Earlier this week over on Goodreads, I agreed to answer an interview question about my favorite fictional couple. And like most of the authors who were asked this question, I chose one of my own. The world of books is full of wonderful couples, but for my own writing purposes, my favorite couple has to be Jonathan and Susan Grenville. My answer now appears somewhere on Goodreads.com, but even I haven't managed to find it more than once. So here's the answer iIgave them, reprinted for your enjoyment.

"The Grenvilles came to life for the first time in "Damned Yankee." I wanted to tell a story that would show both sides of the Civil War conflict, and the Grenvilles served that purpose nicely. Jonathan was a Yankee, raised in New England, educated at Harvard, a practicing historian and teacher whose greatest love was the story of the American Revolution and the creation of the new United States. Susan was the privileged daughter of a fine old Southern family, slave-owners all, so used to being surrounded by slaves on their cotton plantations that slavery seemed a part of the natural order of things.

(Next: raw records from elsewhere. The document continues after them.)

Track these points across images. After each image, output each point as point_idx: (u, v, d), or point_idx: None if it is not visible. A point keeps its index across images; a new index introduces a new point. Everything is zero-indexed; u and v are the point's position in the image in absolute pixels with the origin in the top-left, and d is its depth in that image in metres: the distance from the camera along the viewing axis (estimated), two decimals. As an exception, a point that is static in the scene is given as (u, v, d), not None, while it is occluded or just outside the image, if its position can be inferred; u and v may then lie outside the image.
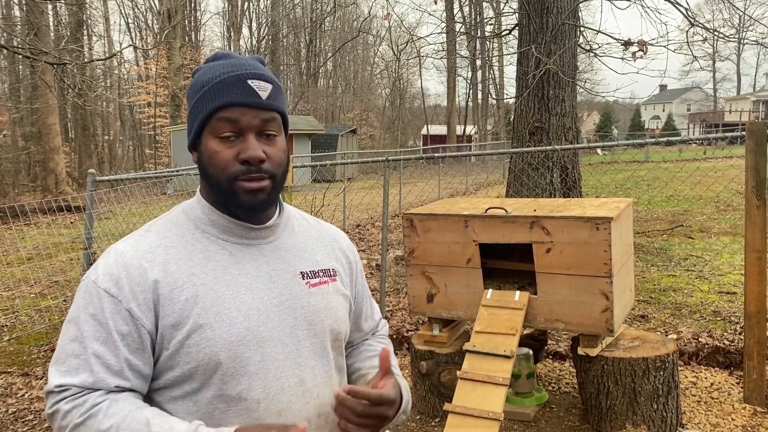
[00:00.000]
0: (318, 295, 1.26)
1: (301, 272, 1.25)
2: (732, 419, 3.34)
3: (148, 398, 1.16)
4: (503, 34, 10.02)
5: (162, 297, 1.11)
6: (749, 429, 3.24)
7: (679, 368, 3.82)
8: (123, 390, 1.10)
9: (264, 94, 1.15)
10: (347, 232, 10.33)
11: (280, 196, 1.30)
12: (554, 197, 6.63)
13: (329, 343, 1.26)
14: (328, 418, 1.23)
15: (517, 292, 3.25)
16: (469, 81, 42.31)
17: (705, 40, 7.93)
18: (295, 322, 1.21)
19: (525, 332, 3.89)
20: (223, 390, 1.12)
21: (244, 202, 1.15)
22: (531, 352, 3.59)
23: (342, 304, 1.32)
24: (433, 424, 3.54)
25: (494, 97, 39.58)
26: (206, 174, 1.17)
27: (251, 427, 1.07)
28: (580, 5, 7.21)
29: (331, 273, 1.31)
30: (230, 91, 1.13)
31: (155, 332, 1.11)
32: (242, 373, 1.13)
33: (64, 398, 1.07)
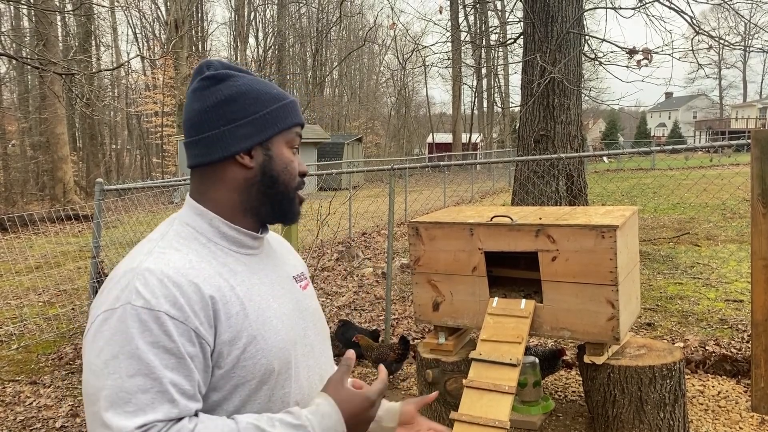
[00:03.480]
0: (310, 297, 1.34)
1: (293, 276, 1.32)
2: (739, 428, 3.32)
3: None
4: (508, 42, 10.05)
5: (219, 313, 1.08)
6: (757, 438, 3.23)
7: (686, 377, 3.80)
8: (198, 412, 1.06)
9: None
10: (353, 240, 10.34)
11: None
12: (560, 205, 6.63)
13: (328, 339, 1.36)
14: None
15: (523, 301, 3.25)
16: (474, 89, 42.40)
17: (710, 47, 7.94)
18: (305, 323, 1.26)
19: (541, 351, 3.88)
20: (269, 397, 1.14)
21: (297, 210, 1.26)
22: (537, 360, 3.59)
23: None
24: (439, 432, 3.53)
25: (499, 105, 39.62)
26: (275, 179, 1.21)
27: (338, 389, 1.15)
28: (585, 14, 7.24)
29: (306, 275, 1.40)
30: (297, 113, 1.26)
31: (214, 350, 1.08)
32: (286, 377, 1.16)
33: None
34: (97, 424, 0.98)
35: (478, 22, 33.06)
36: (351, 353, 1.20)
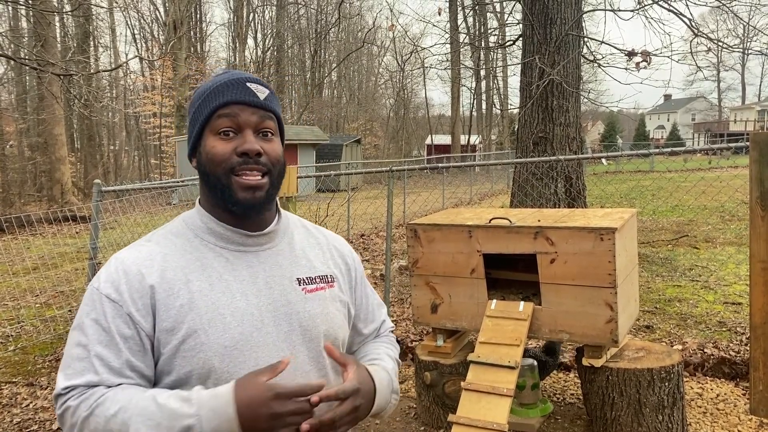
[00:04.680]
0: (314, 301, 1.28)
1: (298, 278, 1.28)
2: (738, 431, 3.32)
3: None
4: (507, 44, 10.06)
5: (158, 302, 1.15)
6: (756, 441, 3.22)
7: (685, 379, 3.79)
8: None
9: (261, 96, 1.22)
10: (351, 242, 10.34)
11: (279, 202, 1.34)
12: (558, 207, 6.62)
13: (323, 349, 1.29)
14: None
15: (522, 303, 3.25)
16: (473, 91, 42.44)
17: (709, 50, 7.95)
18: (290, 327, 1.23)
19: (533, 345, 3.87)
20: None
21: (240, 198, 1.18)
22: (535, 363, 3.58)
23: (339, 310, 1.34)
24: (437, 435, 3.52)
25: (498, 107, 39.68)
26: (205, 173, 1.22)
27: (247, 378, 1.11)
28: (584, 16, 7.24)
29: (329, 279, 1.34)
30: (229, 92, 1.20)
31: (153, 336, 1.16)
32: (237, 377, 1.14)
33: (72, 396, 1.12)
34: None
35: (477, 23, 33.10)
36: (286, 360, 1.14)
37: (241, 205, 1.19)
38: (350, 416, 1.17)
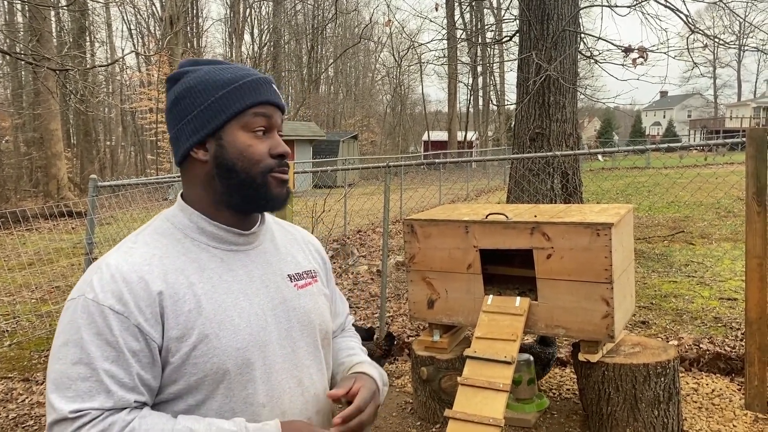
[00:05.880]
0: (306, 297, 1.29)
1: (289, 275, 1.28)
2: (733, 426, 3.33)
3: None
4: (504, 40, 10.04)
5: (167, 309, 1.09)
6: (750, 436, 3.23)
7: (680, 375, 3.81)
8: (142, 405, 1.08)
9: (282, 99, 1.24)
10: (348, 238, 10.34)
11: None
12: (555, 203, 6.63)
13: (320, 342, 1.30)
14: (326, 414, 1.28)
15: (518, 298, 3.25)
16: (470, 87, 42.42)
17: (705, 46, 7.96)
18: (289, 324, 1.23)
19: (528, 340, 3.88)
20: (229, 397, 1.13)
21: (275, 194, 1.19)
22: (531, 358, 3.59)
23: (325, 304, 1.36)
24: (433, 430, 3.53)
25: (495, 103, 39.68)
26: (231, 168, 1.16)
27: (295, 423, 1.14)
28: (581, 12, 7.24)
29: (313, 274, 1.35)
30: (266, 91, 1.19)
31: (162, 346, 1.09)
32: (248, 379, 1.14)
33: (85, 424, 1.02)
34: (47, 402, 1.05)
35: (474, 19, 33.07)
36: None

"When I started writing about them, I had in mind a single story, in which the couple would manage to hold their marriage and family together by rising above partisan politics and avoiding the horrors of the war. They did so, but the root problems that caused the war itself long outlasted the final battles. And the Grenvilles had more to tell us than I had planned. The result was a second volume, "Yankee Reconstructed," in which they were forced to confront the unsettled issues of the first civil rights struggle--an interracial marriage, the threat of the Ku Klux Klan, the horrors of lynchings, the on-going fight for the right to vote.

"I hoped to tie up their story with a happy ending to Book Two, but the Grenvilles were not through with me yet. "Yankee Daughters" came into existence when i realized that the problems facing Jonathan and Susan were not just theirs alone, but would carry over into the following generations. Their grandchildren might move to a different state, but they inherited a 20th-century world influenced, and tainted, by the same conflicts that had plagued Civil War South Carolina.
"I knew I had created a memorable fictional couple when an early reader of Book Three responded with an anguished cry of "No-o-o-o-o! You can't kill off Jonathan!"